In a recent article which I will be following for some of my analysis, the Patriots plays per fumble were put under a microscope before and after the 2007 rules change which allowed away teams to supply their own footballs to games. In order to analyze this, we first have to get NFL data. Let's take data from 2000-2014 and see what trends we can find. Here I use Python to scrape data from the web (you can also download but I wanted to walk through how to scrape data and have the code available so others can validate) and all of my code is available here including the code in R which does the analysis.
A powerful method of determining changes in trends over time is what is referred to as a difference in differences estimation. In this case, it refers to taking the difference among the Patriots in plays per fumble before and after 2007 and then subtracting the difference among the rest of the league before and after 2007. Yes, that seems confusing so let's make it simple. The Pats averaged 42.96 plays per 1 fumble before the rules change in 2007. After they averaged 72.4. The rest of the league was at 42.8 before and 48.1 after. So, the difference in differences comes out to (72.4 - 42.96) - (48.1-42.8) or 24.2 which is around a 50% jump in plays per fumble! Let's view a graph of what that looks like.
For the statisticians out there, here's a print out of the associated regression:
As we can see, this result comes back as significant at a very high level (24.2, <.01). What that means is that 99.526% of the time, we will not see these results if we were to randomly pick from the league's normal distribution of fumbles per play. So, maybe the Pats ARE actually cheaters... Hold up Colts fans and just about everybody else. There is another team that has similar numbers when this style of regression is run. If I run the numbers for all of the teams in the league and only print out those with a high significance I also find that the Atlanta Falcons have suspiciously high numbers of plays before a fumble (refer to "team_after").

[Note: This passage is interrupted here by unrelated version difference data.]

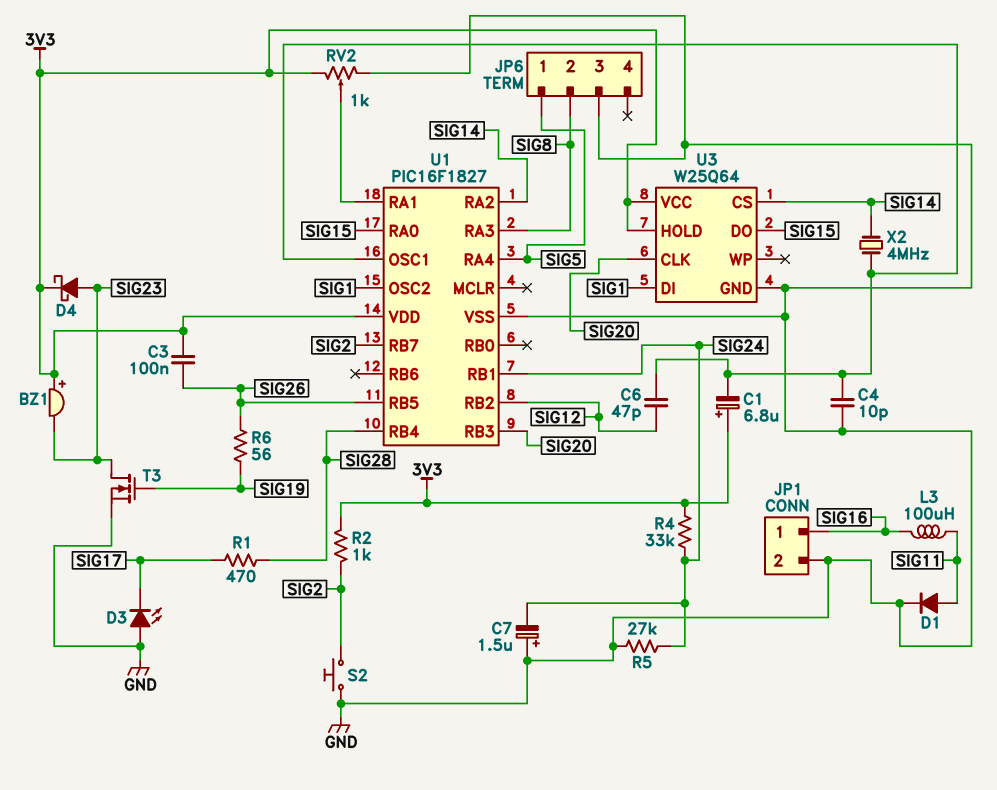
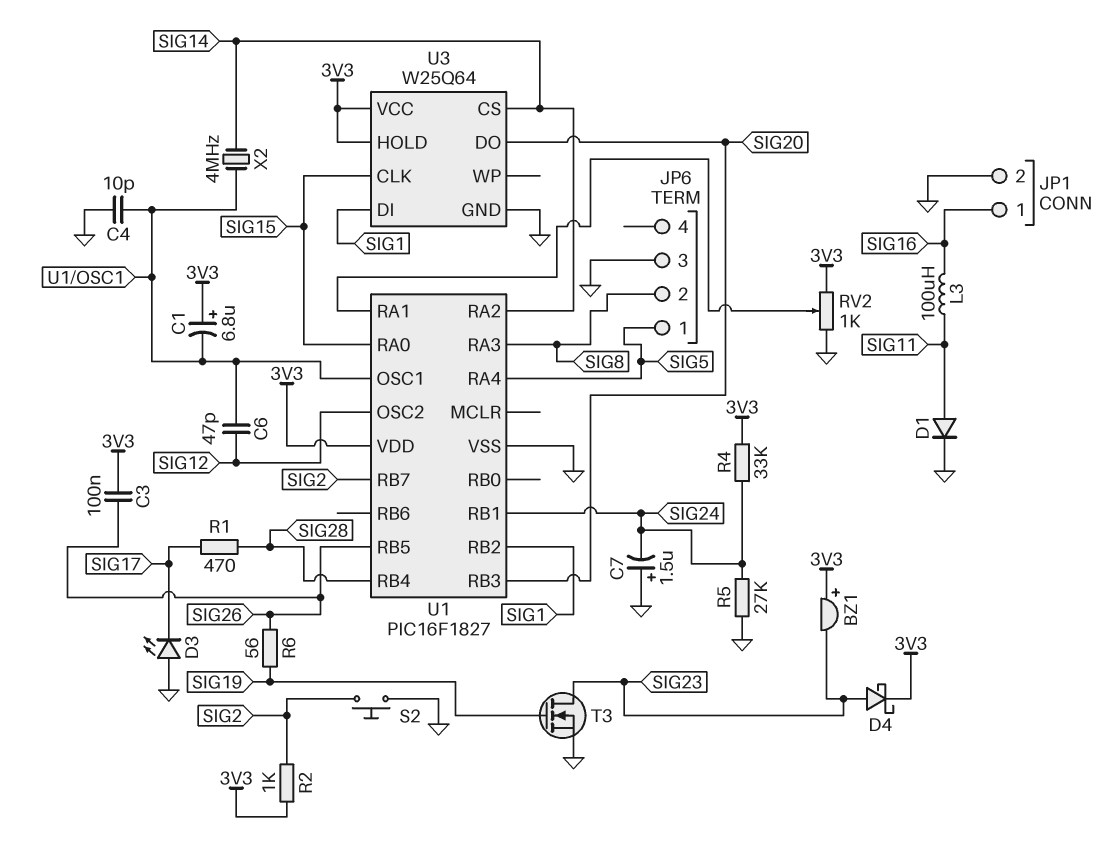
U1 pin OSC2: SIG1 -> SIG12
U1 pin RB2: SIG12 -> SIG1
U3 pin CLK: SIG20 -> SIG15
U3 pin DO: SIG15 -> SIG20

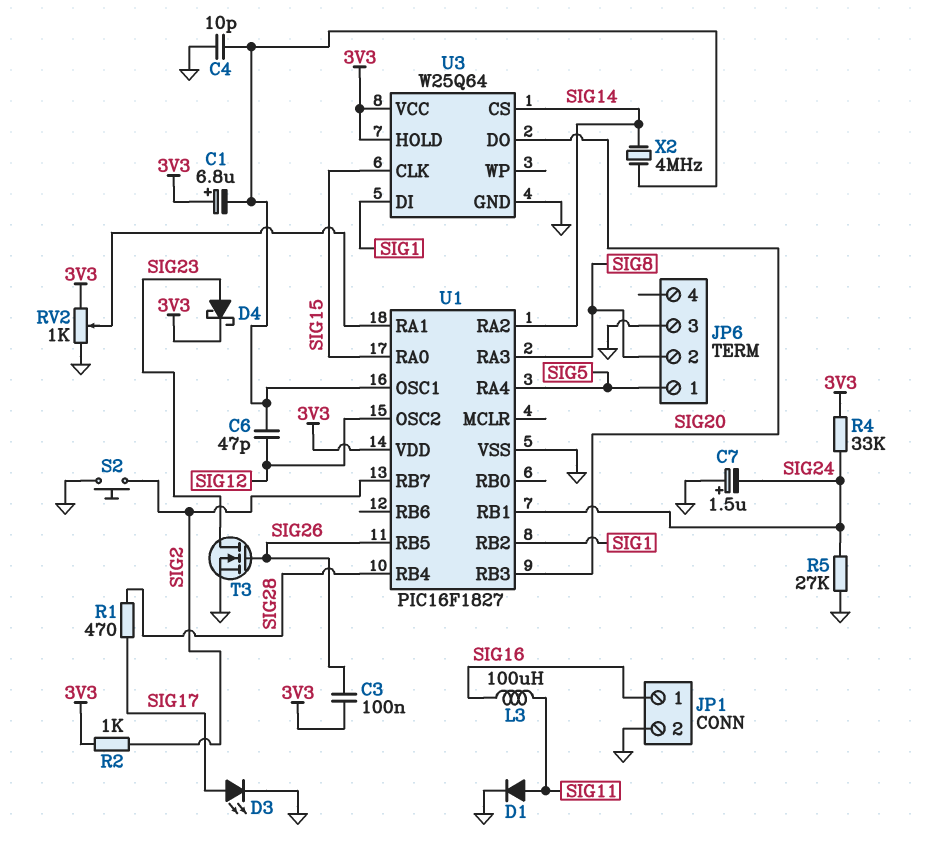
BZ1: buzzer (plus 3V3, minus SIG23) -> none
D3: LED (A GND, K SIG17) -> LED (A SIG17, K GND)
R6: 56 (SIG19, SIG26) -> none
T3: NMOS (G SIG19, D SIG23, S GND) -> NMOS (G SIG26, D SIG23, S GND)

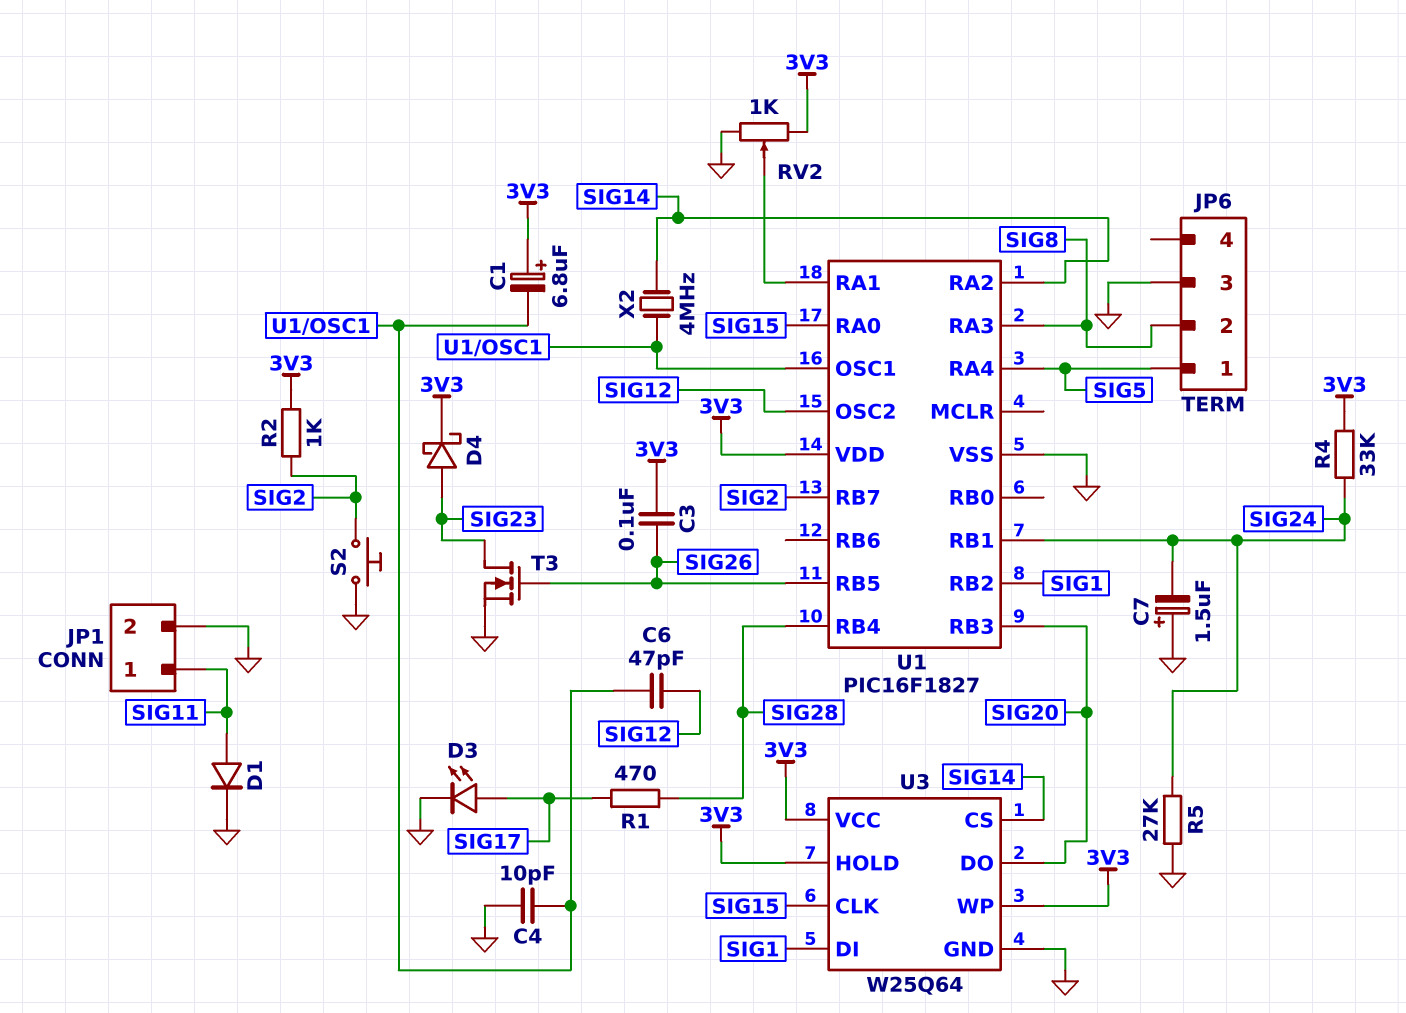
JP1 pin 1: SIG16 -> SIG11
L3: 100uH (SIG11, SIG16) -> none
U3 pin WP: none -> 3V3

So maybe it's a case of multiple cheaters! We should just expel the lot of them and teach these kids to behave right?! But, let's do a little inspection into the Falcons before we rush in to judge their ridiculously outrageous statistics. While the Patriots had the same type of QB for the entire period from 2000-2014, the Falcons went from Mike Vick to Matt Ryan coincidentally in 2007. Mr. Vick happens to be a large outlier in the data. I mean, the guy had 16 fumbles in 2004. That's one per game! So, let's go ahead and re-run the numbers accounting for that. All I'm going to do is replace Vick's fumbles with Matt Ryans yearly average (4.4) and here is the new output:
Wow! The results almost completely disappear now. Once again, we are back to thinking that there is a lone shooter. But, skeptics might say that it's unfair to compare the Patriots to the entirety of the rest of the league, which is what this analysis currently does. That's a very astute analysis skeptics. Instead, let's use a technique which involves using "synthetic controls". Sounds confusing, but in reality it's just taking an average of the teams which are closest to the Pats leading up to the 2007 rules change (we will call that "synthetic Patriots") and then comparing what that team does to what the Patriots do. Below is a print out of teams and how much weight they get in the creation of the "synthetic Patriots".
So, here we can see that the Denver Broncos receive 47% of the weight and the Rams come in second at 24%. Now that we have a synthetically created team, let's see how they match up. Here is a graph of that:
Well, it looks like the Patriots are a little closer to the synthetic team. But, they still outperform them in every year except 2013.
In conclusion, maybe the Patriots were fully aware of their actions and maybe they deserve some sort of punishment. I honestly don't care either way, but the data is interesting and I hope you could follow along and perhaps glean some information on how to go about your own sports research.